▶ _Text shown_
□ □ □

But although I think that there is something important to say about forms of judgement that are not nomothetic, Windelband's account of idiographic judgement seems ill defined. Because it is well known it is worth criticising. Hence this paper.

Empathy looks like another interesting contrast to the general. Empathy concerns the way in which – through a rich notion of subjectivity – one makes particular, singular judgements about how things are for specific other people. I’m working on a paper on this.

Tacit knowledge looks to be another instance of the opposition to determinate judgement. Whilst tacit knowledge need not be one-off (riding a bike or determining the gender of a chicken are general abilities: they apply to lots of bikes and chickens) it is not codified in principles and thus its application is not a matter of derivation. I have a summary paper here.

In moral philosophy, there’s an influential tradition that holds that moral obligations are governed by general principles. The approach is called deontology and the basic idea is that an act of theft is wrong, eg., because all acts of theft are wrong. If there’s a further explanation of why that is so it is also a matter of further generality

The most famous form of deontological theory is Kantian ethics which centres on a single high level ‘categorical imperative’ or principle:
· Act only according to that maxim by which you can at the same time will that it should become a universal law.

This flows from Kant’s argument that the key feature of morality is that moral guidance must be capable of application in any possible set of circumstances. Generality is of the essence of morality, on this view. But even this formal constraint has content because some maxims would be self-stultifying if generalised. Consider the putative maxim that it is permissible to steal. If this were generalised it would undermine the possibility of owning property in general. But if so, stealing would not, after all, be possible.

But the problem with a Kantian version of deontology is to show how all the intuitively morally compelling principles can be derived from the formal requirement for universality. In any case, this seems just the wrong basic approach because particular cases seem to be the go-carts of moral judgements. Hence I’ve argued in a paper in the Journal of Medical Ethics against such principlism in ethics.

Having set up the contrast between particular and general judgements, however, there are two reasons to think that things are more complicated than they at first seem: a Kantian and a Wittgensteinian problem.

The Kantian problem: runs thus. If there is a cow in front of me, various things will follow from that. Cows are relatively slow moving, poor climbers, do not respond to verbal commands etc. But whilst deriving these judgements from the judgement that it is a cow in front of me (given also a book on cows) is unproblematic, there is a preliminary issue. How, in the face of visual appearances, do I recognise that the blobby individual in front of me belongs to the general kind cow. That move is not deductive / determinate. Hence Kant deploys reflective judgements as a forlorn attempt to solve this problem. This is what the paper you have in front of you concerns.

The Wittgensteinian problem: Actually I have over simplified up until now. All the cases I’ve been interested in so far stand in contrast to determinate judgement. But determinate judgement is not so straight forward as it might at first seem. Wittgenstein’s key point about rules is that they do not take anyone by the throat. Even to follow a simple deductive rule requires the person following it makes a contribution, sees what a relevant similar way of going on would be. Even an explication of the rule governing adding 2 which says: the units always go ‘0, 2, 4, 6, 8, 0 and so on’ requires that one can connect that very short symbol to an infinite number of cases written in all sorts of hand writing.

So my general interest concerns what sort of skill judgement is, what guides it and what normatively disciplines it. Hope that helps.

□ □ □

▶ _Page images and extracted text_
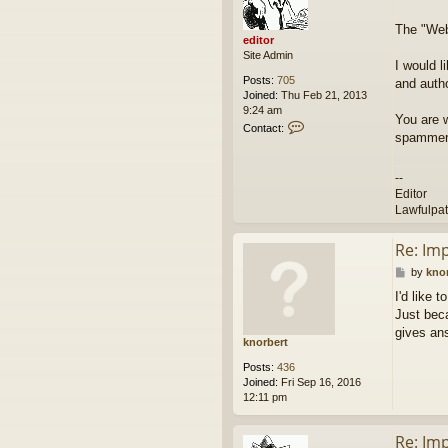
e
t
d
The "Webs
i
editor
t
Site Admin
o
I would l
r
Posts:
705
and autho
Joined:
Thu Feb 21, 2013
9:24 am
You are 
C
Contact:
spammers
o
n
t
--
a
Editor
c
Lawfulpa
t
e
d
Re: Im
i
P
by
kno
t
o
o
I'd like 
s
r
Just beca
t
gives an
knorbert
Posts:
436
Joined:
Fri Sep 16, 2016
12:11 pm
Re: Im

□ □ □

▶ _Prompt 1_
Duplicate the passage on judgement word for word, starting with "But the problem" and going on through "principlism in ethics.".
▶ _Prompt 2_
Answer these from the passage on judgement:
(a) What name does the passage give to the moral approach holding that obligations are governed by general principles?
(b) Which two general abilities are offered as examples of tacit knowledge?
(c) In which journal did the writer argue against principlism in ethics?

▶ _Written answer 1_
But the problem with a Kantian version of deontology is to show how all the intuitively morally compelling principles can be derived from the formal requirement for universality. In any case, this seems just the wrong basic approach because particular cases seem to be the go-carts of moral judgements. Hence I’ve argued in a paper in the Journal of Medical Ethics against such principlism in ethics.

▶ _Written answer 2_
(a) Deontology.
(b) Riding a bike and determining the gender of a chicken.
(c) The Journal of Medical Ethics.